In general, the data suggests that we remain in an ongoing expansion. Nonetheless, understanding changes in payroll, retail sales and prices will be tricky in the next few months, with the contours of the economic outlook dependent on the pace of consumer spending.

The labor market is a powerful support for consumer spending, and recent strong hiring and increases in average wages suggest that the momentum of domestic demand remains sturdy. A positive sign is the historically tight labor market, which has experienced rapid job growth despite economic uncertainties and anxious markets. Payrolls increased by 428,000 jobs in April, marking the 12th straight month of gains above 400,000. Meanwhile, the unemployment rate remained at 3.6 percent, a kernel above the 50-year low of 3.5 percent recorded in February 2020 just before pandemic lockdowns sent the economy into a tailspin.

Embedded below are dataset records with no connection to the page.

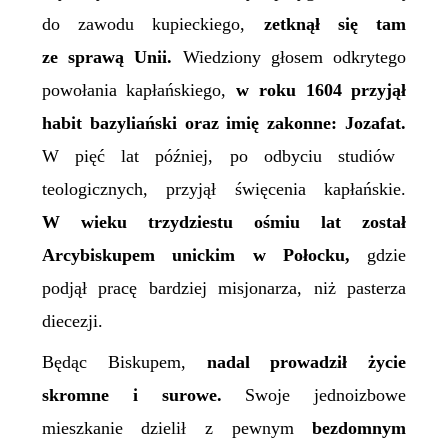
do zawodu kupieckiego,
zetknął się tam
ze sprawą Unii.
Wiedziony głosem odkrytego
powołania kapłańskiego,
w roku 1604 przyjął
habit bazyliański oraz imię zakonne: Jozafat.
W pięć lat później, po odbyciu studiów
teologicznych, przyjął święcenia kapłańskie.
W wieku trzydziestu ośmiu lat został
A
rcybiskupem unickim w Połocku,
gdzie
podjął pracę bardziej misjonarza, niż pasterza
diecezji.
Będąc
B
iskupem,
nadal prowadził życie
skromne i surowe.
Swoje jednoizbowe
mieszkanie dzielił z pewnym
bezdomnym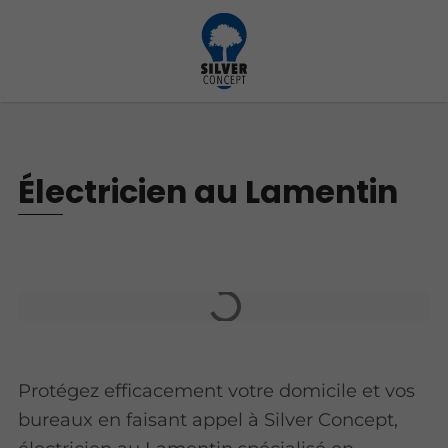
Électricien au Lamentin
Protégez efficacement votre domicile et vos
bureaux en faisant appel à Silver Concept,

In addition, the Employment Cost Index showed wages rising 5 percent compared with the first quarter of 2021. That was the highest reading in nearly two decades, but unfortunately not enough to keep up with inflation. And while initial claims for unemployment insurance are low, they have edged up in recent months — a possible signal of a turning point in the pace of the economy and employment if the trend continues.

Even though consumers are pinched by inflation, April retail sales rose at a solid pace even compared with the Commerce Department’s upward revision of March figures. NRF’s calculation of retail sales — which excludes automobile dealers, gasoline stations and restaurants to focus on core retail — showed April was up 0.9 percent seasonally adjusted from March and up 6.4 percent unadjusted year over year. In March, sales were up 1 percent month over month and up 3.9 percent year over year. On a three-month moving average, retail sales were up 7.1 percent unadjusted year over year as of April.

We are watching closely to see if consumer spending can continue to hold up in the face of inflation. Households have kept up their spending habits, but their buying is shifting away from the pandemic-era focus on goods toward services as people re-engage with activities they had cut back on. Data indicates that pent-up demand from the pandemic continues to be unbridled. S&P Global Economics' U.S. real-time economic trackers show out-of-the-house “mobility” in retail and recreation was only 11 percent below the pre-pandemic trend through mid-April. Other measures such as the number of diners at restaurants, air traffic and hotel occupancy rates are close to their 2019 rates, but the recent pickup in new COVID-19 cases may dampen these activities as we head into summer.

For now, the economy looks sturdy but there is rising uncertainty, with questions ranging from the outcome of the Russia-Ukraine conflict to the impact of China’s lockdowns on the supply chain to whether the Fed can aggressively slow inflation without stalling economic growth. Hopefully, the next several months will provide the answers.